Le Parc Marin de Mayotte vient de lancer son cycle de conférences à caractère pédagogique. La première s’est déroulée, ce jeudi 31 mars, à 18h, au restaurant La Croisette, et concernait l’impact du volcan sous-marin de Mayotte sur les écosystèmes profonds. Quatre experts de l’Institut français de recherche pour l’exploitation de la mer (Ifremer) et une scientifique du Bureau de recherche géologique et minière (BRGM) de Mayotte se sont succédé pour révéler au public le contenu de leurs dernières recherches.
On se souvient de l’émotion suscitée en 2018 par les nombreux séismes de magnitude dépassant parfois le niveau 5 sur l’échelle de Richter dont a été victime l’île aux parfums. Peu habitués à ce genre de secousses, un mouvement de panique avait saisi les Mahorais et incité les scientifiques à envoyer plusieurs missions en mer pour en comprendre l’origine. C’est alors que les spécialistes avaient découvert qu’un gigantesque volcan sous-marin était né à une cinquantaine de kilomètres des côtes de notre île. Ayant poussé de 800 mètres de hauteur et de 12 km d’envergure en un an, ce géant à la croissance ultrarapide est devenu un objet de curiosité scientifique mondiale. S’il est désormais établi qu’il y a peu de chance de le voir émerger de la mer un jour, l’île au lagon n’est cependant pas exempte de risques de tsunami auquel la préfecture tente de préparer le territoire.

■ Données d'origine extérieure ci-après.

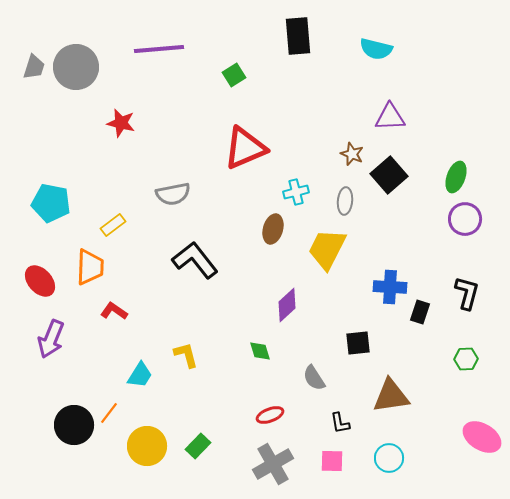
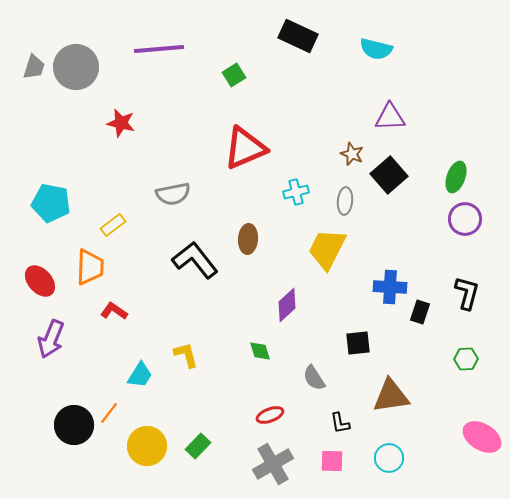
black rectangle at (298, 36): rotated 60 degrees counterclockwise
brown ellipse at (273, 229): moved 25 px left, 10 px down; rotated 12 degrees counterclockwise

Pour le Parc Marin, en revanche, ce volcan est davantage un objet de curiosité que d’effroi. La structure a accueilli la semaine dernière quatre spécialistes de l’Ifremer pour commencer à étudier l’impact du volcan sous-marin sur les écosystèmes profonds. Souhaitant que la population puisse se tenir au courant des dernières avancées scientifiques en la matière, le Parc les a invités à tenir une première conférence, ce jeudi à la Croisette, même si pour l’instant, les scientifiques n’en sont souvent qu’au stade des hypothèses. Christophe Fontfreyde, le directeur du Parc Marin, déclare que « ce quatrième volcan actif de France est un terrain de jeu exceptionnel dont les scientifiques vont pouvoir tirer un grand nombre d’enseignements sur la biologie ».
Un impact sur la chimie de l’eau et potentiellement sur les espèces marines
Films et maquettes à l’appui, les scientifiques sont dans une démarche résolument pédagogique. Une bonne chose étant donnée la grande curiosité du public pour le phénomène. Plusieurs vidéos sont projetées entre les interventions dont Une mission scientifique à la découverte du volcan sous-marin, réalisé par Pascal Créségut pour l’Ifremer, ainsi que d’autres montrant des habitats explorés autour du volcan réalisées au cours de la mission GeoFLAMME 2021. Marjolaine Matabos et Pierre-Marie Sarradin, deux des experts en biologie des profondeurs commentent les images avant de répondre aux questions du public au cours de la table ronde qui s’ensuit.
Etant donné la richesse des abysses en organismes vivants, les éruptions du volcan auront forcément un impact. Lequel ? La question est encore à l’étude. En effet, seuls les poissons évoluant en haut de la colonne d’eau ont été marqués pour l’instant et aucun changement dans leur comportement n’a été noté. « Ce qui va être véritablement intéressant, c’est de voir l’impact que va avoir le volcan sur les espèces évoluant en eaux profondes comme les poissons coralliens par exemple », déclare un autre expert de l’Ifremer, qui affirme que même si rien n’a encore été démontré, les éruptions sous-marines affecteront forcément la chimie de l’eau et auront un impact sous toutes les espèces évoluant dans les eaux profondes situées autour du volcan.
Les recherches ne font que démarrer et le volcan sous-marin de Mayotte a encore bien des secrets à livrer. Cette conférence avait surtout pour objectif de vulgariser les premières connaissances qu’ont acquises les scientifiques au terme de près de trois ans de recherches et de dissiper les interrogations du public notamment quant à la dangerosité éventuelle de ce volcan. Si les experts se veulent pour le moment rassurants, ils évoquent la tenue d’une prochaine conférence portée plus précisément sur ce sujet. Quant aux questions de connaissances pures, les hypothèses ne pourront être confirmées ou infirmées qu’au cours des prochaines missions scientifiques prévues en mer. Le Marion Dufresne repartira d’ailleurs explorer les eaux profondes autour du volcan du 9 au 22 juillet prochain.